Similarly, the FBI can’t go into another country to search someone’s property and take their documents, even if their home was built by an American company, so it shouldn’t be able to do the same to foreigner’s data online. Just like in the offline world, the FBI would first need to obtain permission from that country’s government to obtain someone’s data, and that country’s government would also be bound by its own laws.
What about Privacy Shield?
The Microsoft case involved a person from Ireland, which is a European Union member. The EU now has a data transferring deal with the U.S. that gives American companies the permission to transfer EU citizens’ data to the U.S. as long as that data is (supposedly) protected by the same privacy rights from which EU citizens benefit when it's on EU soil.
The deal has been criticized as ineffective, largely due to the fact that the U.S. continues its mass surveillance operations unabated and because of overreaches such as the one in the Microsoft case.

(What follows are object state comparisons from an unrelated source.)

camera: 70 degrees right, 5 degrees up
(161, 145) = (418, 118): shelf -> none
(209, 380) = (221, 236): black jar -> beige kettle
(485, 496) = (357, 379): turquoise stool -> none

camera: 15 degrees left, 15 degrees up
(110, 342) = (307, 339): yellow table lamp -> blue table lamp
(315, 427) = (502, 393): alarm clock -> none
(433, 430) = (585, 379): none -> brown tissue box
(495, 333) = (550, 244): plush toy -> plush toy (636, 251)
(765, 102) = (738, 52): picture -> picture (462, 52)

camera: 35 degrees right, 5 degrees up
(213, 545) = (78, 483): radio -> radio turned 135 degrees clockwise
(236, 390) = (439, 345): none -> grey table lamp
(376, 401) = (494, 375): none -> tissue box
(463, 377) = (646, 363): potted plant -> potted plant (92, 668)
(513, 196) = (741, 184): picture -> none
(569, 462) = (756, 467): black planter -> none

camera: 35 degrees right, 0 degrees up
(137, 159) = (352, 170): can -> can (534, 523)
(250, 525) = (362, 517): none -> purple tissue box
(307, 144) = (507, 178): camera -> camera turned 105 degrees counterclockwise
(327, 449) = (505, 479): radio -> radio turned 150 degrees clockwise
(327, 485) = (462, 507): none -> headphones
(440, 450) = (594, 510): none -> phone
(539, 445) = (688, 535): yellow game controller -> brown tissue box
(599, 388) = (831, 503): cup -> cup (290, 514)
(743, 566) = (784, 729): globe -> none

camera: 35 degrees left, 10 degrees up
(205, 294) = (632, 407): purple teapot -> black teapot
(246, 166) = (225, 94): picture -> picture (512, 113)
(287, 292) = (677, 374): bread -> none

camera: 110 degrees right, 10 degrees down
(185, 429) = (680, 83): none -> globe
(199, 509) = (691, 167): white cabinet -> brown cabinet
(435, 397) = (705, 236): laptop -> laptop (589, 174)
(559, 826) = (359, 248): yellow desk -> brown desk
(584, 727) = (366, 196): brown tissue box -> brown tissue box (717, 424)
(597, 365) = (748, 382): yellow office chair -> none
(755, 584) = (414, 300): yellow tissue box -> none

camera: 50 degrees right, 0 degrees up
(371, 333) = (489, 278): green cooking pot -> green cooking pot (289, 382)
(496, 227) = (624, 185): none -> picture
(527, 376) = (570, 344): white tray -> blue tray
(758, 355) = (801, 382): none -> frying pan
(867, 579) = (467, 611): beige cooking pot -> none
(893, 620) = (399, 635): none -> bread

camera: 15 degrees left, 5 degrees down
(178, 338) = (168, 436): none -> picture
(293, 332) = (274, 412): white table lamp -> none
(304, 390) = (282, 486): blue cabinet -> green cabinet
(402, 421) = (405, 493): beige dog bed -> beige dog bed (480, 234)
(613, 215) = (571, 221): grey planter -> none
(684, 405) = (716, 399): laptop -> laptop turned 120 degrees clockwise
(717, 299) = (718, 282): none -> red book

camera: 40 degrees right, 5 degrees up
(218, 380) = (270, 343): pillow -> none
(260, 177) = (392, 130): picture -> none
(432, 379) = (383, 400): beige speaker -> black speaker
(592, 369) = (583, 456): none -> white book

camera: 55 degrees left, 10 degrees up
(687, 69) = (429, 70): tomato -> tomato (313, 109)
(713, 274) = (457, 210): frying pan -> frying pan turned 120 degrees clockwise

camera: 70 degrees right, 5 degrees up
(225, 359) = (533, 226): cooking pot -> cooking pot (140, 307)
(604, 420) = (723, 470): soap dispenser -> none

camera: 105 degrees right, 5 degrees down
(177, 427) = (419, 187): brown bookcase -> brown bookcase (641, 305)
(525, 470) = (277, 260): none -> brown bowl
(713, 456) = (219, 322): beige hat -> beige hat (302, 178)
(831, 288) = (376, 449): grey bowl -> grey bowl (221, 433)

The U.S. government also seems to want to put Americans under the same type of mass surveillance with the recently introduced “USA Liberty Act.” Given that the U.S. government intends to actually expand its surveillance operations even against its own citizens, there’s not much hope that EU citizens’ data will be treated any better--Privacy Shield or not.
Between A Rock And A Hard Place
American companies’ ability to send EU citizens’ data to the U.S. will also be put once again under scrutiny by the Court of Justice of the European Union (CJEU), which could soon decide potentially new limits of those data transfers in the context of U.S. mass surveillance.
If the CJEU does enact new limits, while the U.S. Supreme Court rules that the U.S. government is allowed to obtain foreigners’ data, including EU citizens’ data, that could further complicate the relationship between the U.S. and the EU. Technology companies will be caught between a rock and hard place, having to follow the law of the land in both places, even if those laws are in conflict with each other.
Another outcome of the Supreme Court ruling in favor of the government in this case, which would be even worse, is that other countries could make similar demands of U.S. companies:
“It puts everyone’s emails at risk,” said Microsoft in a recent blog post. “If the U.S. government can unilaterally use a warrant to seize emails outside the United States, what’s to stop other governments from acting unilaterally to seize emails stored inside the United States? At a time when countries are rightly worried about foreign government hacking, the DOJ’s interpretation would open the door to accomplishing the same thing,” added the company.
Time For Congress To Act
Microsoft believes that instead of fighting with U.S. federal agencies over interpretations of a three-decades-old law applied to today’s world of cloud services, it would be better if Congress worked to modernize the law.
The company said that Congress should support the International Communications Privacy Act (ICPA) of 2017, which was introduced in Congress this past July. This bill clarifies when governments can access data across borders in a reasonable way and with permission from the respective countries, when required by international law.